§ **Belge alıntısı**
Dersimliler, güncel sorunların çözümü ile tarhisel sorunların çözümü yönündeki arayışlarında bir tercihe zorlanıyorlar ve güncel sorunların çözümü yönündeki tercihlerini öne alıyorlar. Aslında hem bir iktidar alternatifi olabilen hemde bir bütün olarak kuruluş felsefesi ile birlikte düzenle hesaplaşmayı öneren bir siyasal parti, Dersim için en doğru seçenek olur. Fakat böylesi bir seçenek yok. BDP ve DHF belki böylesi bir seçenek için adaydırlar, ancak onlar da güncel anlamda iktidara karşı pratik bir alternatif oluşturmaktan uzaktırlar.

Dolayısı ile; Dersim'li sandığa gittiğinde „37-38 Soykırımı'nın hesabını nasıl sorarım?“ sorusuna cevap arayarak oy kullanmıyor. Bugün yeni bir katlimadan kendimi nasıl korurum, ayrımcılık ve horlanmaktan kendimi nasıl kurtarırım, iş-ekmek nasıl bulurum? Sorularına bir karşılık bulmak için oy kullanıyor. İşin gerçegi bu.

§ **Görev özeti 1**
Dersimli seçmenlere dair belge alıntısına göre aşağıdaki (a), (b) ve (c) ifadelerinin her biri doğru mu? Her birine evet ya da hayır deyin ve kararı veren sözleri alıntıdan aynen aktarın.
(a) Dersim için en doğru seçenek olacak türde bir siyasal parti bulunmaktadır.
(b) BDP ve DHF, güncel anlamda iktidara karşı pratik bir alternatif oluşturmaktadır.
(c) Dersimliler, güncel sorunların çözümü yönündeki tercihlerini öne alıyor.
§ **Görev özeti 2**
Dersimli seçmenlere dair belge alıntısını son cümlesinden sonra devam ettirin.

§ **Verilen kayıtlar**
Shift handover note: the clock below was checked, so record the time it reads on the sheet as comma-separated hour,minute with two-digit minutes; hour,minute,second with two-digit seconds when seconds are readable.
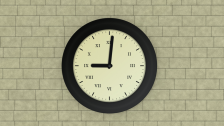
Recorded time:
9,01
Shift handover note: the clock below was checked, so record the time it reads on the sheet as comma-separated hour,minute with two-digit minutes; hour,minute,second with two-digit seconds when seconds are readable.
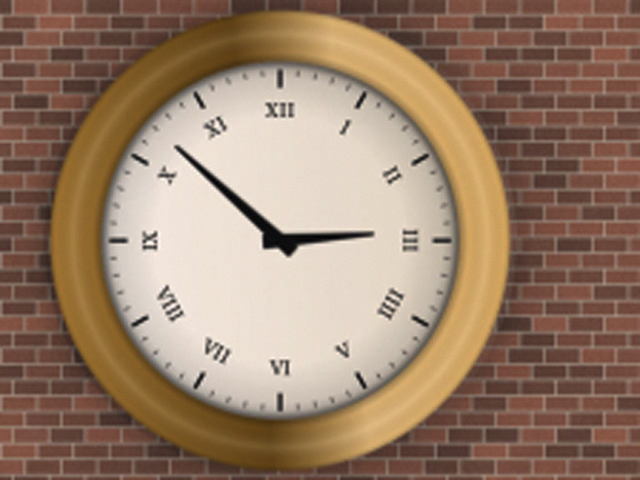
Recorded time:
2,52
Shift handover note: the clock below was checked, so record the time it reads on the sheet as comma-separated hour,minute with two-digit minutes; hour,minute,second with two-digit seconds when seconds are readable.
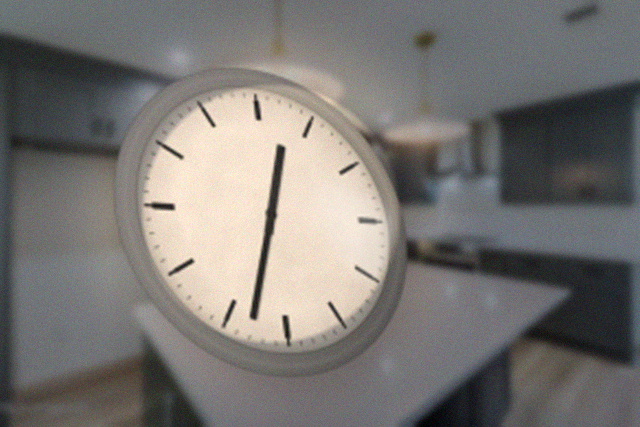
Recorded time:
12,33
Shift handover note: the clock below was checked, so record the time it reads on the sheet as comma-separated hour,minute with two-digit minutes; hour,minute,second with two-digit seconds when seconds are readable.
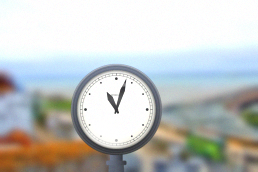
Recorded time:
11,03
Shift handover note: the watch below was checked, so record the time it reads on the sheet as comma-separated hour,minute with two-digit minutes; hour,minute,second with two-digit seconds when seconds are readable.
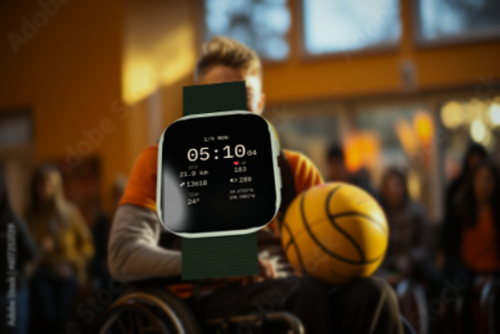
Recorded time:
5,10
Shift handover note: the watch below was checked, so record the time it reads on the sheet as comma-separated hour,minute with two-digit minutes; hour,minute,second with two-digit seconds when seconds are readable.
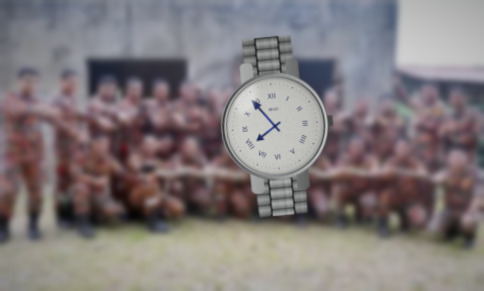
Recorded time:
7,54
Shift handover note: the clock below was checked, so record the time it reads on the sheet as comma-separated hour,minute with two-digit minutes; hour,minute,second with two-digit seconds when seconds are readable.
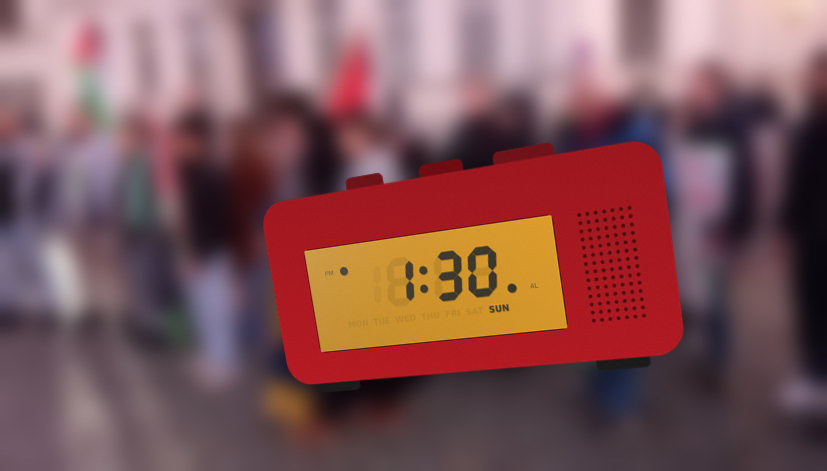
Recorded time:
1,30
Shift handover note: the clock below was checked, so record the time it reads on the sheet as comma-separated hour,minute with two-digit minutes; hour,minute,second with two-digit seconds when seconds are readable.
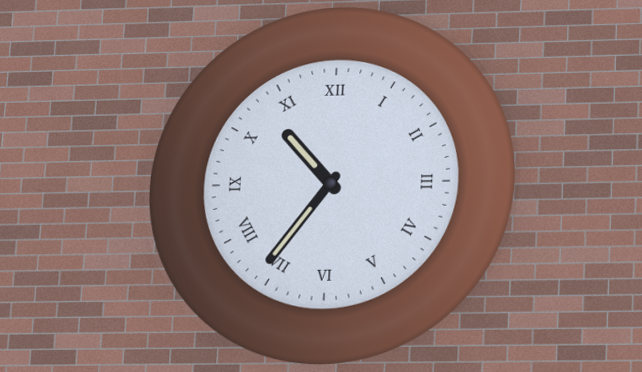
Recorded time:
10,36
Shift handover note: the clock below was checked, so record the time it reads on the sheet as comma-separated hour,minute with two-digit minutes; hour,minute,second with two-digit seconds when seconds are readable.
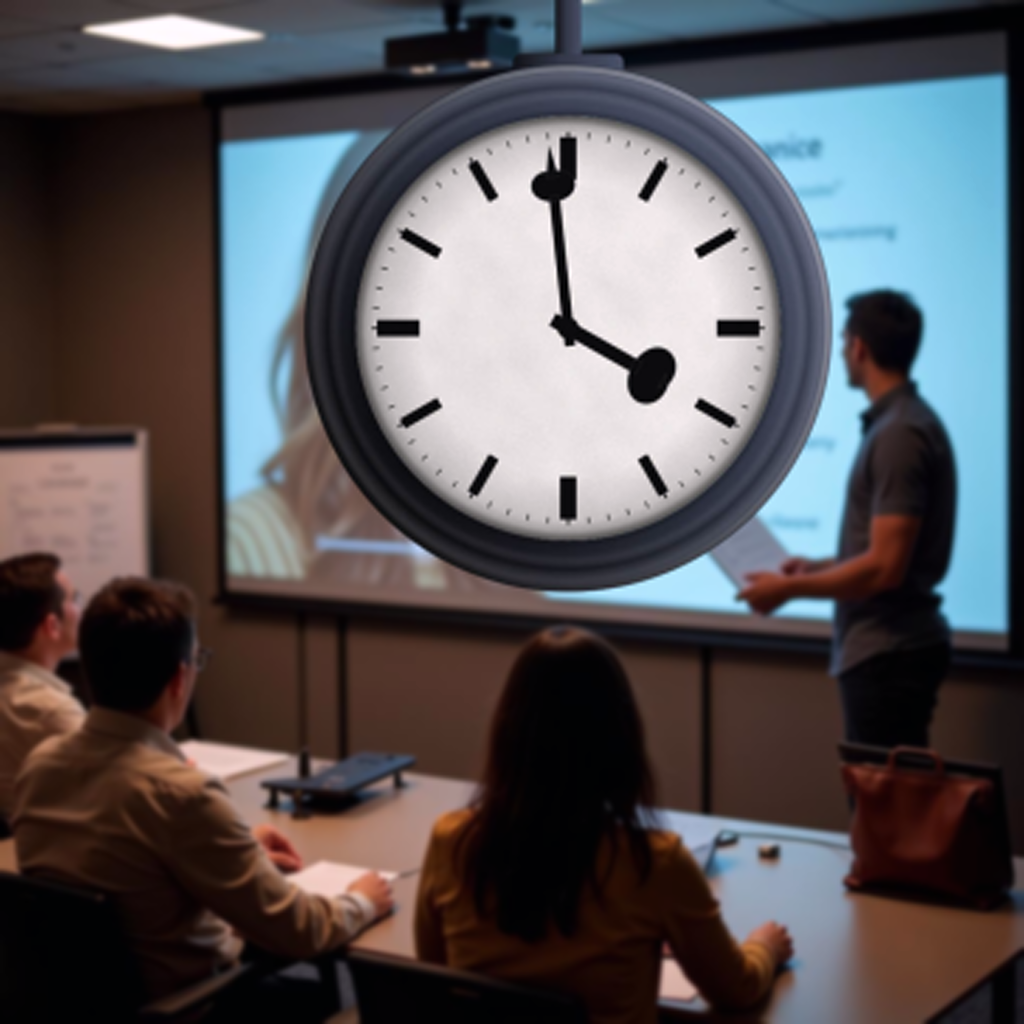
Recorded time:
3,59
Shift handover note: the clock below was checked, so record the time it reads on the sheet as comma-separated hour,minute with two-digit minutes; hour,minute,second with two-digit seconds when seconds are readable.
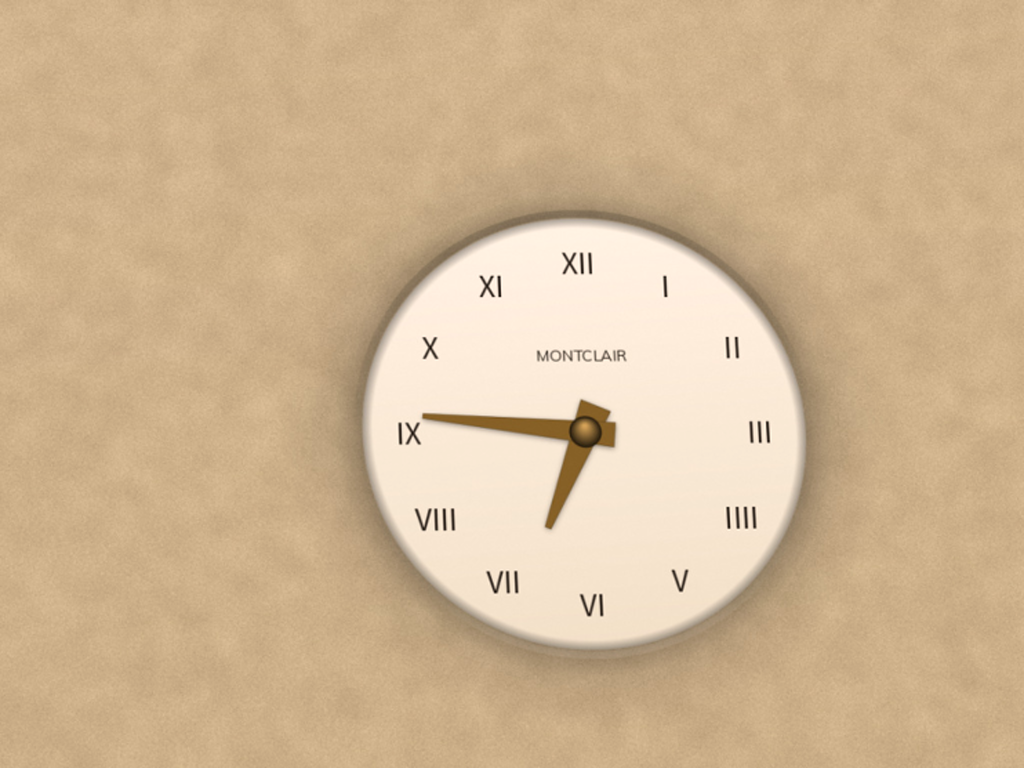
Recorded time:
6,46
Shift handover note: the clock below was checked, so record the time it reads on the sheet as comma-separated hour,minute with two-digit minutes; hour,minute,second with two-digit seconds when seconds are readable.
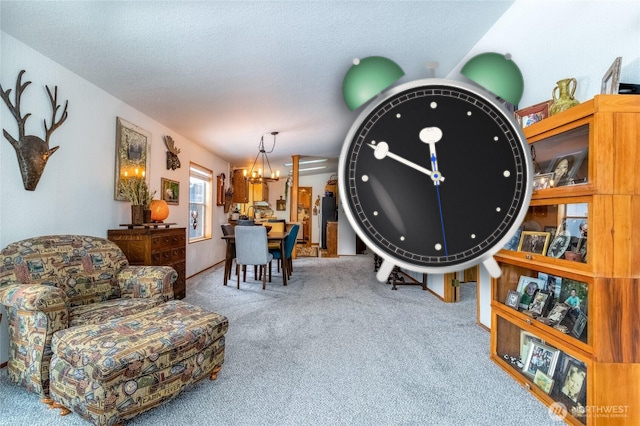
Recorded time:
11,49,29
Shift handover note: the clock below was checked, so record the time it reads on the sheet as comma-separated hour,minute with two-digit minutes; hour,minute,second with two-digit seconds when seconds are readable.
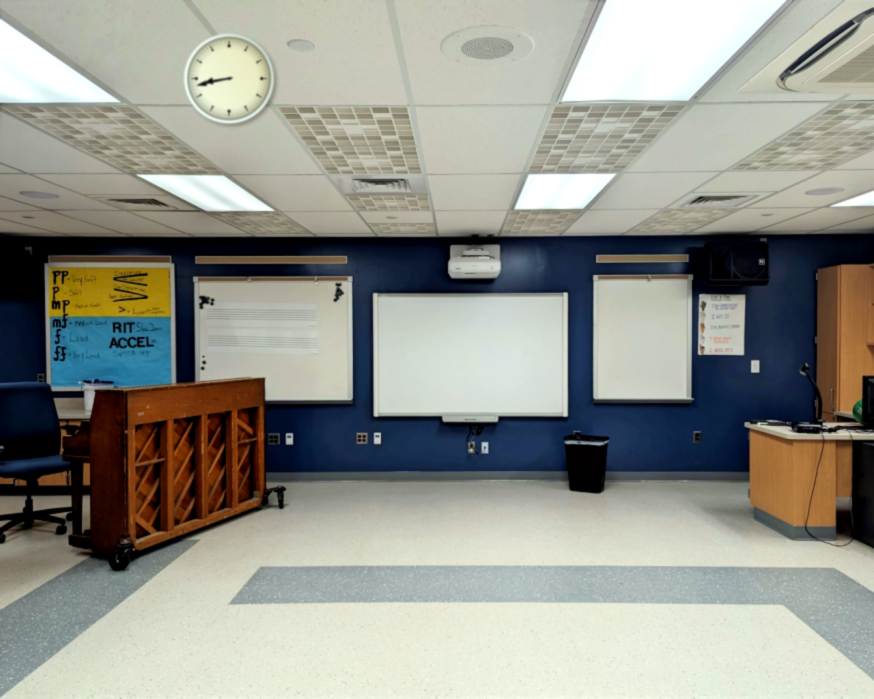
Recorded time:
8,43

§ **Nihai sonuç 1**
(a) Hayır: "Fakat böylesi bir seçenek yok."
(b) Hayır: "ancak onlar da güncel anlamda iktidara karşı pratik bir alternatif oluşturmaktan uzaktırlar."
(c) Evet: "güncel sorunların çözümü yönündeki tercihlerini öne alıyorlar."

§ **Nihai sonuç 2**
Dersimliler, Kemalist ideolojiyi benimsedikleri için CHP'ye oy vermiyorlar. Bunun somut kanıtı Baykal yönetimindeki CHP'nin 2009'da aldığı oydur.

Bununla birlikte; biz, Dersim Halkı'na güncel yaşama dair tercihleri ile tarihsel sorunları birlikte ele almasını, Dersim Soykırımı konusunda demokratik ve insani bir tavır almayan CHP'nin, güncel sorunlar konusunda da doğru bir yaklaşım göstermeyeceğini görmesini ve bu partiye oy vermemesi gerektiğini söylüyoruz. Bu tavır aynı zamanda, bu partinin en azından gerçek bir sosyal demokrat çizgiye yönelmesi yönünde de ciddi bir zorlamaya yol açabilir.

 

Demokratik duruş mu? Dayatma mı?

Dersim merkezde, 2009 seçimlerinde düzen dışı parti ve grupların oy potansiyeli % 50'nin üstündedir. Bugünkü seçim sürecinde, BDP ve DHF ittifak kurabilselerdi, büyük ihtimalle bu orana yakın bir oy alacaklardı. Böylesi bir ittifakın adayının merkezde belediye başkanı seçilme olasılığı oldukça yüksekti.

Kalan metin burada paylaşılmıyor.